> _WHAT YOU HAVE TO DO_:
Can you recast the lines of all the records below as a numbered list, leaving out any blank lines?

> _Stored items_:
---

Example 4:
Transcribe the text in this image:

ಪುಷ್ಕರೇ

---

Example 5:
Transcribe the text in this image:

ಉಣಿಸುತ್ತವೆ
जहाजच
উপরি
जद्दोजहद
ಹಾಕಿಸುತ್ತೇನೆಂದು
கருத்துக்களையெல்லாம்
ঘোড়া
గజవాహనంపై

> _WRITTEN ANSWER_:
1. ---
2. Example 4:
3. Transcribe the text in this image:
4. ಪುಷ್ಕರೇ
5. ---
6. Example 5:
7. Transcribe the text in this image:
8. ಉಣಿಸುತ್ತವೆ
9. जहाजच
10. উপরি
11. जद्दोजहद
12. ಹಾಕಿಸುತ್ತೇನೆಂದು
13. கருத்துக்களையெல்லாம்
14. ঘোড়া
15. గజవాహనంపై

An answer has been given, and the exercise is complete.